Exercise: Search the listing for the word "CROSS" and return each line that contains it.

Records for this exercise:
===============

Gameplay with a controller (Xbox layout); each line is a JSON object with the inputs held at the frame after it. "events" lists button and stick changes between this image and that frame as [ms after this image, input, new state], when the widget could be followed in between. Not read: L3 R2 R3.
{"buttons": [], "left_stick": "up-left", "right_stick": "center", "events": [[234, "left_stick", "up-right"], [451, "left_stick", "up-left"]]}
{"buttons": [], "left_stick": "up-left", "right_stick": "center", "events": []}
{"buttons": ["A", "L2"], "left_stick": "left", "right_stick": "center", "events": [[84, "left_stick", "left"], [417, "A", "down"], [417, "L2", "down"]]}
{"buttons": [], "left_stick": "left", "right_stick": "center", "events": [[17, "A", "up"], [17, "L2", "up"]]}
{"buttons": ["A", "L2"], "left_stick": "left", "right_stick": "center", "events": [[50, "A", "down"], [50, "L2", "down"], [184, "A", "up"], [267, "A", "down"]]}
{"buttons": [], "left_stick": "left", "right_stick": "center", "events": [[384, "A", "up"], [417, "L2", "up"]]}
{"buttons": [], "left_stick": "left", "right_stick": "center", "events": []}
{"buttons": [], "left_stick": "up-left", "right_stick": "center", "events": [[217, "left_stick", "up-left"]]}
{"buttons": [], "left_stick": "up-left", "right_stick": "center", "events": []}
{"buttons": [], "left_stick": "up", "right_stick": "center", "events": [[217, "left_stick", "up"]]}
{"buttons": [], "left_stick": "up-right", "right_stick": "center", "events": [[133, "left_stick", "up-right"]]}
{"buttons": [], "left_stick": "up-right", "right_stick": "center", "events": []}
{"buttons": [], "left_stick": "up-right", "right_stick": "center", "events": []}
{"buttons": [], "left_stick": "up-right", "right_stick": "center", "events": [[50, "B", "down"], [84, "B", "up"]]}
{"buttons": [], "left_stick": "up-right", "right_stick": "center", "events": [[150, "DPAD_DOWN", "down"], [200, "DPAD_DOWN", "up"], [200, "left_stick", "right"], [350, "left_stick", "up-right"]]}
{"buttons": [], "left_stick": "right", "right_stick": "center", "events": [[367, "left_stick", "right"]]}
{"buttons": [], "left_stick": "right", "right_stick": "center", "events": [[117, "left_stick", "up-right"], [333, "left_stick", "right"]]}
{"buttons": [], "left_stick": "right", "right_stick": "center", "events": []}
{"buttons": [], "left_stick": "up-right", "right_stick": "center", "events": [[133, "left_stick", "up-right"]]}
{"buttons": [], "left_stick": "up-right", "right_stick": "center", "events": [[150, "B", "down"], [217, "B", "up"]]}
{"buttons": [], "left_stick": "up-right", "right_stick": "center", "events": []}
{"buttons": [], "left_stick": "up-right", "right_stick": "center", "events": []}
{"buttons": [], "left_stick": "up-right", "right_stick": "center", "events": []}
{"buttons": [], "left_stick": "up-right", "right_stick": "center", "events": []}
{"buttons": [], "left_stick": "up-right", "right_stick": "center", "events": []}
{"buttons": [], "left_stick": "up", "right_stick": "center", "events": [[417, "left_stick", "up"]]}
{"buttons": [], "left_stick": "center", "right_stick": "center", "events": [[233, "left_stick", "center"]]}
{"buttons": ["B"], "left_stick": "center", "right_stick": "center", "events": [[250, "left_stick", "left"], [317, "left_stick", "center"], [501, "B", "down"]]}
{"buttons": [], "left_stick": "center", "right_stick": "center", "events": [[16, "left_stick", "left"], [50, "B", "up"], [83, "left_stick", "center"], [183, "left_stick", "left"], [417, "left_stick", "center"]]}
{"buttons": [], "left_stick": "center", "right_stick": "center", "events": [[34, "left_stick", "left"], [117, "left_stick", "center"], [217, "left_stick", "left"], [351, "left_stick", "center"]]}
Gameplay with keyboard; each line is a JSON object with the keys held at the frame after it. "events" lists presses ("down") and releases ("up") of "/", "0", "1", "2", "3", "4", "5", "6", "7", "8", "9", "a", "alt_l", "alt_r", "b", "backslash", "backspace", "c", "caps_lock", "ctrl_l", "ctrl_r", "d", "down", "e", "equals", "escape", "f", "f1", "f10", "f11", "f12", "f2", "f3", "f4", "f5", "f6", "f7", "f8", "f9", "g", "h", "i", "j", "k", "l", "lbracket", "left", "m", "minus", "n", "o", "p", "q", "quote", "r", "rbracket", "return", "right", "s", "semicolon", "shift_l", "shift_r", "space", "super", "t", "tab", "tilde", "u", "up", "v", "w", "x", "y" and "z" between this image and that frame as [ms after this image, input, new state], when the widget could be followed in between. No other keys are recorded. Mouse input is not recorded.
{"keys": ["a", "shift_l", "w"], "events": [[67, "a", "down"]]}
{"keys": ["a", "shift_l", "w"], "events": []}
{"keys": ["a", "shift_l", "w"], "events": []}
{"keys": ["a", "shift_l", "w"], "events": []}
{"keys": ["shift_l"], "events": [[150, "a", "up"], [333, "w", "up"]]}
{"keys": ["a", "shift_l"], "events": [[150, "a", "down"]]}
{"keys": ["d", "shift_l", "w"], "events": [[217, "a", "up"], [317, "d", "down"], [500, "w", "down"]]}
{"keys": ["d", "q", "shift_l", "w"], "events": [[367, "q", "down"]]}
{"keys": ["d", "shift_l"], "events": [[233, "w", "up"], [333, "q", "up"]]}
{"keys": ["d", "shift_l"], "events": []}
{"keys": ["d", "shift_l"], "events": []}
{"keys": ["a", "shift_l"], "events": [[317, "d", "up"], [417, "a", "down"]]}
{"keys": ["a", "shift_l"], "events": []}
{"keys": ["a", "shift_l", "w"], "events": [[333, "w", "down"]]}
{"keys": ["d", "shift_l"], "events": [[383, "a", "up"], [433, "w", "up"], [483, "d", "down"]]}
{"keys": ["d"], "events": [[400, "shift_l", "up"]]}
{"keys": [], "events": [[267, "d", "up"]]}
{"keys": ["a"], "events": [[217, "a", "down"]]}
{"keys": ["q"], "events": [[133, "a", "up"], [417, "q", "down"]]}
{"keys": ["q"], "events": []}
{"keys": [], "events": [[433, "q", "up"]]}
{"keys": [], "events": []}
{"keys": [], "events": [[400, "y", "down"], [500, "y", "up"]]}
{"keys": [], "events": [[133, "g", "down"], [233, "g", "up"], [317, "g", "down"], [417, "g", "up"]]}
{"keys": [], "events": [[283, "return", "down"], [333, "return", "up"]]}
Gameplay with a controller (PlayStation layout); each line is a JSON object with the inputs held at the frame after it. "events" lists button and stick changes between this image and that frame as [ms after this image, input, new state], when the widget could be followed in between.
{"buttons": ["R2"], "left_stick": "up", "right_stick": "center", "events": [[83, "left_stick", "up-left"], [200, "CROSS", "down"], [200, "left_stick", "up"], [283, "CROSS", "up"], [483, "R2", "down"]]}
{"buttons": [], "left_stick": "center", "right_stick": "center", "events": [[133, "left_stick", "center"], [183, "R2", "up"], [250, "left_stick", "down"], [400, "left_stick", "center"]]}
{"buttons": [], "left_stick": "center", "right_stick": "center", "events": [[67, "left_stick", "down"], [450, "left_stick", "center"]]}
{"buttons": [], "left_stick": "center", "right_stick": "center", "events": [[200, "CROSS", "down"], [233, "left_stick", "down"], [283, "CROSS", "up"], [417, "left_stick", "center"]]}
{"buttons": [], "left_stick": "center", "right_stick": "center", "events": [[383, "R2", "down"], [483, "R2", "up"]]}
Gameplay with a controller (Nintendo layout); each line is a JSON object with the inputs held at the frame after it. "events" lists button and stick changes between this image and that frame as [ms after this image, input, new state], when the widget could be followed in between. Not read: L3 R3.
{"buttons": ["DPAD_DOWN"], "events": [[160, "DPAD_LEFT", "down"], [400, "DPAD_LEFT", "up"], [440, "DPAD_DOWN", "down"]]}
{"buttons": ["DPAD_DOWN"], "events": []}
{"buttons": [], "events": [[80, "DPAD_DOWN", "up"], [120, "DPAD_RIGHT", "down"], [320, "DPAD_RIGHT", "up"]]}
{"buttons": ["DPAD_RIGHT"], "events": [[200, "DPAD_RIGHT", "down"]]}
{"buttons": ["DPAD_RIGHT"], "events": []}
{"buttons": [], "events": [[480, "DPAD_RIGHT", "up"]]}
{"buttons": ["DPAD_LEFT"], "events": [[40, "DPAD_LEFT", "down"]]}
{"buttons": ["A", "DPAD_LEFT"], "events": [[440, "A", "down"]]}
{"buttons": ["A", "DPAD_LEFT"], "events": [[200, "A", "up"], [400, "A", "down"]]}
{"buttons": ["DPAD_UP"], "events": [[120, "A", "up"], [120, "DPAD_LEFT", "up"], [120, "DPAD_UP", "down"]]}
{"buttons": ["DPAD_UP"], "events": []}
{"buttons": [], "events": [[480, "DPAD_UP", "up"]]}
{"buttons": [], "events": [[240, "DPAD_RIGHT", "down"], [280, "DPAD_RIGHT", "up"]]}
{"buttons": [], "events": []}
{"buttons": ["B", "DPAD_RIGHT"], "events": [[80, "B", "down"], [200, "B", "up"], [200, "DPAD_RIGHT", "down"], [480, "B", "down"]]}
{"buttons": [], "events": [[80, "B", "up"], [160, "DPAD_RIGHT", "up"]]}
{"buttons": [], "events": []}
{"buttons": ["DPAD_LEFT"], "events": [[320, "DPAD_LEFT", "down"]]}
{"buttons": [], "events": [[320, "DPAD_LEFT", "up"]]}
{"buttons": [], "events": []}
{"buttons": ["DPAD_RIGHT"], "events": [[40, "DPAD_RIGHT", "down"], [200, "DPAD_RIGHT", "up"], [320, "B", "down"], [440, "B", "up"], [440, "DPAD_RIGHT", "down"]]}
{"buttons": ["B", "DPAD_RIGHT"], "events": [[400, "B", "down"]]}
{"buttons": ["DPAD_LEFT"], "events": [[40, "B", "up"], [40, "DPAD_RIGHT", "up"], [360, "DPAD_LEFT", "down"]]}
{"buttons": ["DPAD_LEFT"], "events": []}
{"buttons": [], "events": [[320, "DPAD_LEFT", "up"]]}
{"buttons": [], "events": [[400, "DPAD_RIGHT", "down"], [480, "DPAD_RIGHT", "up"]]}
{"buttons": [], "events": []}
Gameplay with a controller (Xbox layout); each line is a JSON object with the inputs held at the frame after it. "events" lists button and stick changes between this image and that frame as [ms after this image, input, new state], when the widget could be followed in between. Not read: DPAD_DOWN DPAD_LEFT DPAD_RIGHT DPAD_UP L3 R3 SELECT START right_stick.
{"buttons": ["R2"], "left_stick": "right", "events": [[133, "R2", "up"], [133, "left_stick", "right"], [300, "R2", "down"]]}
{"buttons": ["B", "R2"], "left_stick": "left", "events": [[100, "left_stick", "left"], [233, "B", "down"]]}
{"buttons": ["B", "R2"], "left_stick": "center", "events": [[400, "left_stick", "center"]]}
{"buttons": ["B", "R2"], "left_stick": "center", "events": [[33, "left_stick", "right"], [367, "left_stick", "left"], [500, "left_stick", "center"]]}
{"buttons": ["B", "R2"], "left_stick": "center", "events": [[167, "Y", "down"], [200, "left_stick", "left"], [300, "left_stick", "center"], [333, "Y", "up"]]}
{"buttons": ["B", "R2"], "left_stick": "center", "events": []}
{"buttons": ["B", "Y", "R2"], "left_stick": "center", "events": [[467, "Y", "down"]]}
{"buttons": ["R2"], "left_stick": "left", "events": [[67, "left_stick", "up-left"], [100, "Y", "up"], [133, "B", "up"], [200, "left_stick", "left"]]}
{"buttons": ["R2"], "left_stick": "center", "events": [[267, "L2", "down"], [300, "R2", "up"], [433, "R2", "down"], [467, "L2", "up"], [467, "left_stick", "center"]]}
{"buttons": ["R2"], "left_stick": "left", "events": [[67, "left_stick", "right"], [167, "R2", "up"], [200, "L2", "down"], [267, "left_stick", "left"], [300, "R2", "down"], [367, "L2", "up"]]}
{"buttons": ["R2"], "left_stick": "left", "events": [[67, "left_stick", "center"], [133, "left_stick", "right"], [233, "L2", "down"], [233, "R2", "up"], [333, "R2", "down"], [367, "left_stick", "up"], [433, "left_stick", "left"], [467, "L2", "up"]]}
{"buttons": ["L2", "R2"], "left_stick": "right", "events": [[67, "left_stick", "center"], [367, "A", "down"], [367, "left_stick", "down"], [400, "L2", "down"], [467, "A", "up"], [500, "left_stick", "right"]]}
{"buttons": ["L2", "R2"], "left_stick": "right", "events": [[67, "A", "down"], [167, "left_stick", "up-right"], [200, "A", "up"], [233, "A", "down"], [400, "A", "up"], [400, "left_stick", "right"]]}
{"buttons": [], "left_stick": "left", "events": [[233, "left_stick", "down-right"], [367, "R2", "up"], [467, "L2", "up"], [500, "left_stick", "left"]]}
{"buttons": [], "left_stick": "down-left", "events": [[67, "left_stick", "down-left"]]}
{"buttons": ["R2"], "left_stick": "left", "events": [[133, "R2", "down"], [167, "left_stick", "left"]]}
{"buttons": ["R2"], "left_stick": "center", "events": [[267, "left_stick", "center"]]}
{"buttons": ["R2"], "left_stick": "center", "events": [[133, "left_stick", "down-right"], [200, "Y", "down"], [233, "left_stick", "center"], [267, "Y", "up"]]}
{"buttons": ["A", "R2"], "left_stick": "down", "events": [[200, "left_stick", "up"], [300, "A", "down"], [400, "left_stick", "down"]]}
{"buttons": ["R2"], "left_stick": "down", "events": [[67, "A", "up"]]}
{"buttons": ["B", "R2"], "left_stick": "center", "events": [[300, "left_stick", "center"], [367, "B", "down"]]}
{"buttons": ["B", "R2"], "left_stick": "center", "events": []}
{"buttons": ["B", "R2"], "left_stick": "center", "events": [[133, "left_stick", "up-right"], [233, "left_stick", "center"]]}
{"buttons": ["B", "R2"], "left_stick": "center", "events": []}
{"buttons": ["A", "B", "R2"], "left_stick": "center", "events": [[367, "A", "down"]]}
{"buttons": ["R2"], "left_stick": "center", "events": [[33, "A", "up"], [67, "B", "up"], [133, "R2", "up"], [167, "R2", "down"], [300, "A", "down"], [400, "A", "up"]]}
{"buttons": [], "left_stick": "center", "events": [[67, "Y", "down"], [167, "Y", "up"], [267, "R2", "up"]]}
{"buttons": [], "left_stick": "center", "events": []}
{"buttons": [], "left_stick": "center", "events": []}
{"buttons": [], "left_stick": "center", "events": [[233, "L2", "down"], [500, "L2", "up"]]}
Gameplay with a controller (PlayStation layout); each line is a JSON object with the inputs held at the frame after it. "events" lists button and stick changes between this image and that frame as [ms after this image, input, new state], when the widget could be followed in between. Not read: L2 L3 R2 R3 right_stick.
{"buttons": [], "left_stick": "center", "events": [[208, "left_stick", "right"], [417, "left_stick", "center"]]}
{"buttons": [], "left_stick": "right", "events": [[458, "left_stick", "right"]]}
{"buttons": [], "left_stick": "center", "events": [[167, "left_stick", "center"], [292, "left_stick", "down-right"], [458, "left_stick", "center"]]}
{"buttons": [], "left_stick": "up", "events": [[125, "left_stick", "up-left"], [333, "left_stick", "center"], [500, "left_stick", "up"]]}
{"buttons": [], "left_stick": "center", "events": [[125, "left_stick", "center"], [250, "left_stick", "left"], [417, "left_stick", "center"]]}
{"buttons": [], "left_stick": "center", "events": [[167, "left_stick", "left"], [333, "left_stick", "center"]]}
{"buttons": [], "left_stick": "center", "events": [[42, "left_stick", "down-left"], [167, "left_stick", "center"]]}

===============

Exercise solution:
{"buttons": ["R2"], "left_stick": "up", "right_stick": "center", "events": [[83, "left_stick", "up-left"], [200, "CROSS", "down"], [200, "left_stick", "up"], [283, "CROSS", "up"], [483, "R2", "down"]]}
{"buttons": [], "left_stick": "center", "right_stick": "center", "events": [[200, "CROSS", "down"], [233, "left_stick", "down"], [283, "CROSS", "up"], [417, "left_stick", "center"]]}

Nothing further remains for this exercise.